Columns `description` (too inconsistent) and `adref` (no analytical value) are dropped to simplify the analysis.

> **Note:** We use `errors='ignore'` so the cell can be re-run without errors if the columns were already removed.

In [None]:
cols_to_drop = ['description', 'adref']
df = df.drop(columns=cols_to_drop, errors='ignore')
df.head()

## 3. Date Conversion

Converting the `created` column to a standard `datetime` format. We use `errors='coerce'` to handle any malformed strings.

In [None]:
df['created'] = pd.to_datetime(df['created'], errors='coerce')
print(f"Missing dates after conversion: {df['created'].isnull().sum()}")
df.info()

## 4. Null Analysis

Identifying columns with missing values and inspecting the problematic rows.

In [None]:
null_counts = df.isnull().sum()
print("--- Null Counts per Column ---")
print(null_counts)

print("\n--- Rows with Null Title ---")
display(df[df['title'].isnull()])

print("\n--- Sample of Rows with Null Company (First 10) ---")
display(df[df['company'].isnull()].head(10))

**Findings:**
- **Title:** 1 missing value. This row is missing critical information and should be removed.
- **Company:** 319 missing values. Many of these seem to be valid jobs where the company name was simply not provided by the API.

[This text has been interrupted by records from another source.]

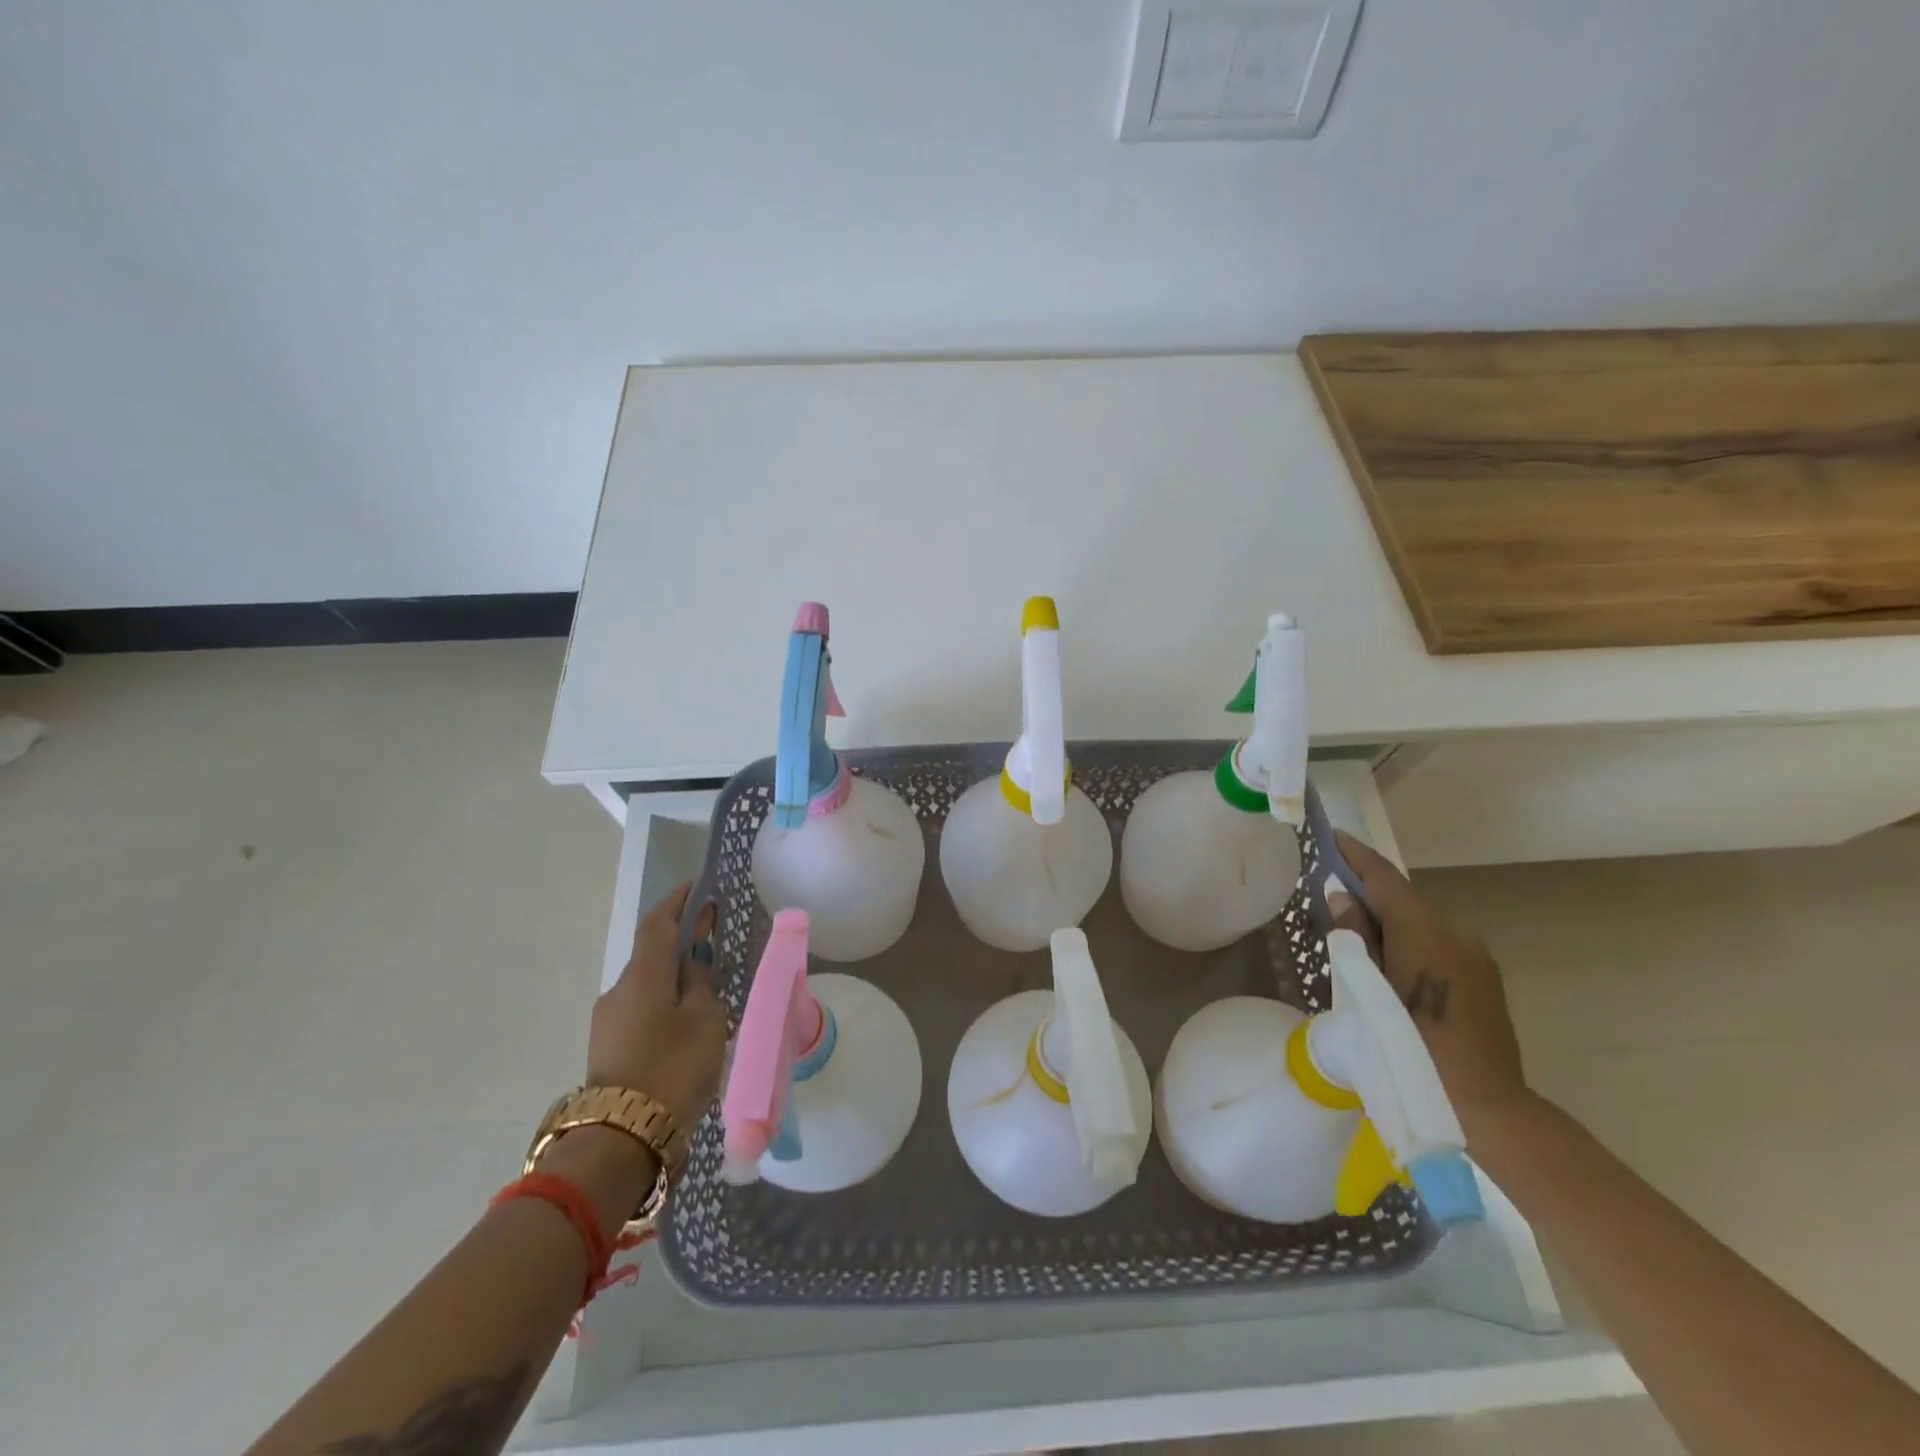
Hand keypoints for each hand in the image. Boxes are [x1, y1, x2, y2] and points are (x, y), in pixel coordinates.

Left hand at [587, 881, 726, 1130]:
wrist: (623, 1138)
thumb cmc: (674, 1067)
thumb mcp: (706, 1019)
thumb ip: (701, 984)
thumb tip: (692, 966)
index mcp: (643, 975)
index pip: (658, 922)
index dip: (679, 900)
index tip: (700, 886)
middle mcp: (619, 989)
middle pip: (652, 953)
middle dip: (681, 941)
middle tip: (714, 936)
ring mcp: (608, 1019)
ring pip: (647, 984)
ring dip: (673, 976)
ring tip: (708, 988)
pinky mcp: (607, 1046)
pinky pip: (640, 1009)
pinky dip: (664, 1001)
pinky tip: (687, 1021)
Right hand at [1328, 832, 1529, 1138]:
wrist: (1484, 1110)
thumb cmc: (1409, 1049)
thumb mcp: (1365, 991)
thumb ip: (1354, 938)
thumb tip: (1343, 898)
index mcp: (1425, 932)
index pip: (1385, 878)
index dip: (1357, 856)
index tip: (1333, 837)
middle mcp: (1456, 935)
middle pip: (1404, 902)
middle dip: (1368, 896)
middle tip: (1330, 900)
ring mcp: (1476, 960)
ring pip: (1421, 927)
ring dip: (1389, 925)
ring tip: (1355, 943)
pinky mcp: (1484, 984)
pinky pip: (1437, 949)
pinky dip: (1409, 946)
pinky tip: (1389, 970)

**Proposed Strategy:** Fill missing companies with "Unknown" and drop the single row missing a title.

## 5. Duplicate Analysis

Checking for exact row duplicates across the key remaining columns.

In [None]:
duplicates = df.duplicated().sum()
print(f"Duplicate rows: {duplicates}")

if duplicates > 0:
    print("\n--- Sample of Duplicated Rows ---")
    display(df[df.duplicated()].head())

**Proposed Strategy:** Drop all 33 duplicates to ensure analysis integrity.

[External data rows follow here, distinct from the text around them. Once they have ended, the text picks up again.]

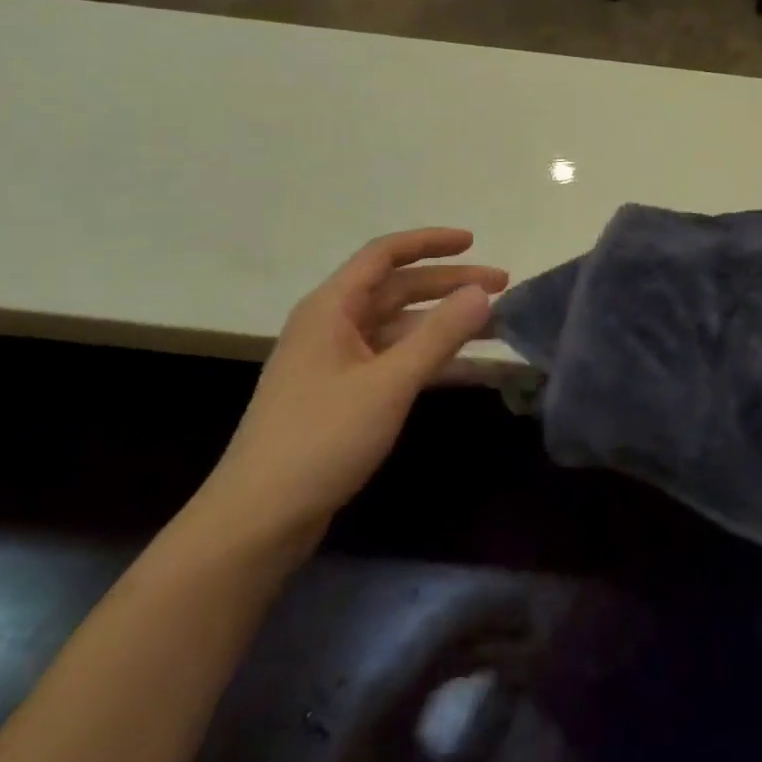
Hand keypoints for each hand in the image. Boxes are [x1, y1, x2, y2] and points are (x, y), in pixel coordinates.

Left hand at [201, 229, 507, 548]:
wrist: (259, 518)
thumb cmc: (321, 439)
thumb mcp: (388, 384)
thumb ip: (438, 335)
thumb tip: (481, 292)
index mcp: (331, 308)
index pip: (384, 255)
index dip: (430, 243)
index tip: (474, 242)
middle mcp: (332, 325)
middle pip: (397, 290)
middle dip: (448, 286)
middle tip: (502, 287)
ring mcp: (336, 361)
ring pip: (399, 328)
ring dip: (444, 324)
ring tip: (495, 326)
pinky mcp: (342, 395)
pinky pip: (394, 361)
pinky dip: (429, 359)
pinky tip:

## 6. Initial Cleaning (Execution)

Applying the decisions made above.

In [None]:
# Remove duplicates
df = df.drop_duplicates()

# Remove null title
df = df.dropna(subset=['title'])

# Fill null companies
df['company'] = df['company'].fillna('Unknown')

print(f"Final Shape after cleaning: {df.shape}")
df.isnull().sum()

## Next Steps
1. Save this baseline cleaned version for EDA.
2. Start analyzing job counts by country and time trends.